- [Task instructions]
Could you pull out the entries below, starting with the very first line and stopping after the line that contains "ΠΛΗΡΟΦΟΡΊΕΣ", and copy each of those lines word for word?

** Dataset records follows **

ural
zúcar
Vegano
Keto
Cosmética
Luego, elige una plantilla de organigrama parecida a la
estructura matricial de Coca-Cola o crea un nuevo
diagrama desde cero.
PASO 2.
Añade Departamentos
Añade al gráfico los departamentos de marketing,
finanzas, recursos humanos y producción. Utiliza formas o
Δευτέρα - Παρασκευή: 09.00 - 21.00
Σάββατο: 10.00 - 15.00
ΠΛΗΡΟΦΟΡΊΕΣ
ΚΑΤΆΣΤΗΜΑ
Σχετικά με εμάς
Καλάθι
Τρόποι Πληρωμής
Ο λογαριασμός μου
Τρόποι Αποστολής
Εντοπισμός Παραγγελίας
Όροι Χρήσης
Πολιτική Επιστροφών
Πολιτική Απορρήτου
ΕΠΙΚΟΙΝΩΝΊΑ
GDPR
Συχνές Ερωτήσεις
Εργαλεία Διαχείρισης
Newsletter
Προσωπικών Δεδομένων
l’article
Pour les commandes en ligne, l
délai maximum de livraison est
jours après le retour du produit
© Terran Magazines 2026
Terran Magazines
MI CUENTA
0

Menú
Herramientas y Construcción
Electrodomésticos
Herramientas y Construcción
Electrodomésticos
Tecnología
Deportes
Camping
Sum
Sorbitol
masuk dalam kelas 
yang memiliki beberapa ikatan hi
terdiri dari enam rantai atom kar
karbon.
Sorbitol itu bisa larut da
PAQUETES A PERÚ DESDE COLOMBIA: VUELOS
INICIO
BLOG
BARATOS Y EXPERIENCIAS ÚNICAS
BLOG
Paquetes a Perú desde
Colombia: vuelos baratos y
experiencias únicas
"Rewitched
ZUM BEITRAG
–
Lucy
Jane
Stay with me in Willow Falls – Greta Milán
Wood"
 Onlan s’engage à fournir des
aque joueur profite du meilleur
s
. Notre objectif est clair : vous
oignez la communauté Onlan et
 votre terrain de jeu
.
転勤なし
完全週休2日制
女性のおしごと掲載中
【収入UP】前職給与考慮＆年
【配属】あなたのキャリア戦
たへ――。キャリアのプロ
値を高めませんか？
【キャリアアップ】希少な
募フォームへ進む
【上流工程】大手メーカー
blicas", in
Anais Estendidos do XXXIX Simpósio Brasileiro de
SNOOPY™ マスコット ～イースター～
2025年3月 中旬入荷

** End of Dataset records **

- [Solved exercise]
ural
zúcar
Vegano
Keto
Cosmética
Luego, elige una plantilla de organigrama parecida a la
estructura matricial de Coca-Cola o crea un nuevo
diagrama desde cero.
PASO 2.
Añade Departamentos
Añade al gráfico los departamentos de marketing,
finanzas, recursos humanos y producción. Utiliza formas o
Δευτέρα - Παρασκευή: 09.00 - 21.00
Σάββατο: 10.00 - 15.00
ΠΛΗΡΟΦΟΡΊΕΣ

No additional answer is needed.